加えて4月、重慶市の副市長兼公安局局長の何挺氏が重大な規律違反で調査を受けていると報道されていた。6月には何氏の免職が公表された。孫氏とは相当親しかったとされ、その汚職が影響したとの指摘もある。
7月16日に孫氏が調査を受けていると報じた北米の華字メディア「世界日報」は、消息筋の話として、14日に北京で会議が開かれていた際に、厳重な規律違反の名義で北京に留置され、調査を受けていると紹介している。また、こうも伝える。
「消息筋によると、孫政才の調査を受けている原因は妻の胡穎と関係があった可能性がある。原因は、孫氏の妻と先に失脚していた中国共産党の前中央統戦部長令計画の妻の谷麗萍がどちらも民生銀行の夫人クラブのメンバーだったこと。しかし、今までのところ、当局が孫政才と妻の具体的な嫌疑の内容を把握しているかは明らかではない」
夫人クラブについては、人民日報のウィチャット(WeChat)公式アカウントが4月、「夫人クラブ、銀監会(中国銀行業監督管理委員会)はあなたたちに目を付けた」との記事を掲載した。中国の金融界に存在する高官の夫人クラブでは、その名の通り高官の妻を招へいし、高い報酬で応じていた。その中の一つの民生銀行の夫人クラブは令計画の妻を筆頭に、政治的に問題になった人物の妻が多く属していた。

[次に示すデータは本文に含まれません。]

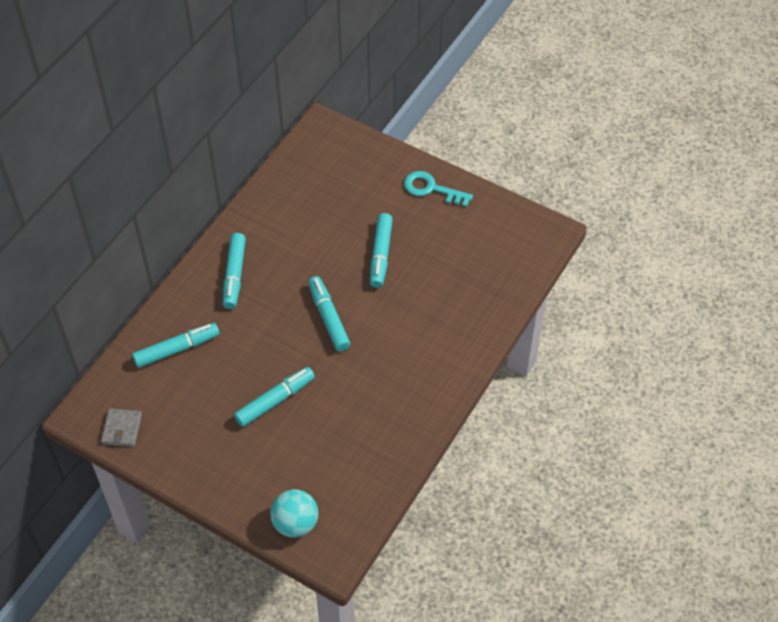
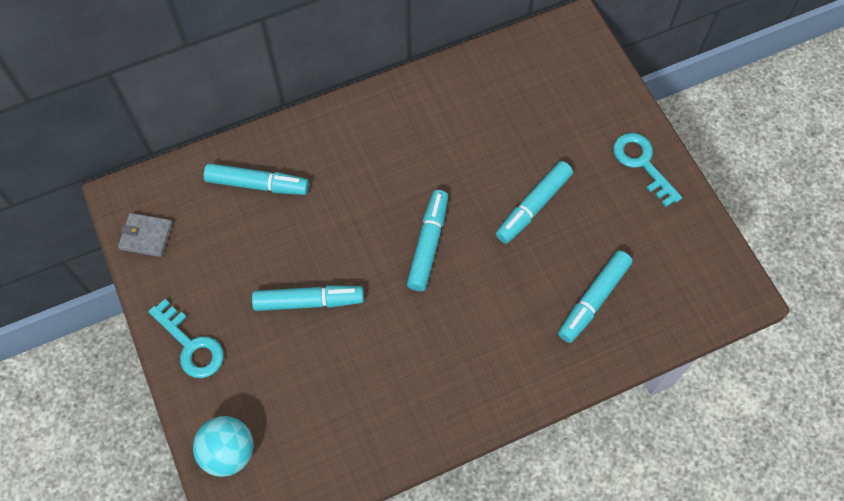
camera: 35 degrees right, 10 degrees up
grey wallet [101,408,142,447] -> grey wallet turned 60 degrees clockwise [118,213,173,257]
turquoise marker [223,233,246,309] -> turquoise marker moved to [558,251,632,343]
none -> turquoise key [149,299,224,378]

こうした原因に加え、在米華字メディアの多維新聞は7月24日、「このほか、孫政才の落馬はあるいは2002年から2006年に北京市委秘書長をしていた際に法を犯し規律を乱した行為と関係があるのではないかとのうわさもある」と伝えた。
「ほかのハイレベルな『大トラ』を引っ張り出す可能性も」?
調査理由がはっきりしない一方で、その政治的影響の大きさは明らかだ。今回の件で最大の利益を得たのは、後任となった陳氏だ。習近平氏が浙江省党委書記を務めていた時の部下で、この抜擢を足掛かりに一気に政治局常務委に入る可能性もあるとされる。常務委入りが孫氏とともに有力視されていた胡氏も、敵失で常務委入りの可能性が一層高くなった。
ともかく、これで十九大での常務委入りを巡る番狂わせは確実になった。孫氏の人脈は、失脚した石油閥の周永康氏にもつながるとされる。多維新聞は7月21日の記事では、「あるウォッチャーは、孫政才の『政治動向不明』の背後にはさらなる反腐敗運動が隠れており、その波及する範囲の広さは、金融領域、石油領域だけでなく、あるいはさらに多く、はなはだしくは農業領域まで巻き込んだ腐敗事件にまで波及するかもしれず、ほかのハイレベルの『大トラ』を引っ張り出す可能性もあるとみなしている」と指摘した。
陳氏といった子飼いの部下を重要ポストにつけたい習氏は、どの程度孫氏の失脚を利用し、権勢を強固なものにできるのか。共青団や長老たちがどの程度その動きに対抗できるのか。孫氏に対する調査が明らかにされ、その復活が不可能になったことが、今後10数年間の中国に影を落とし続けるのは間違いない。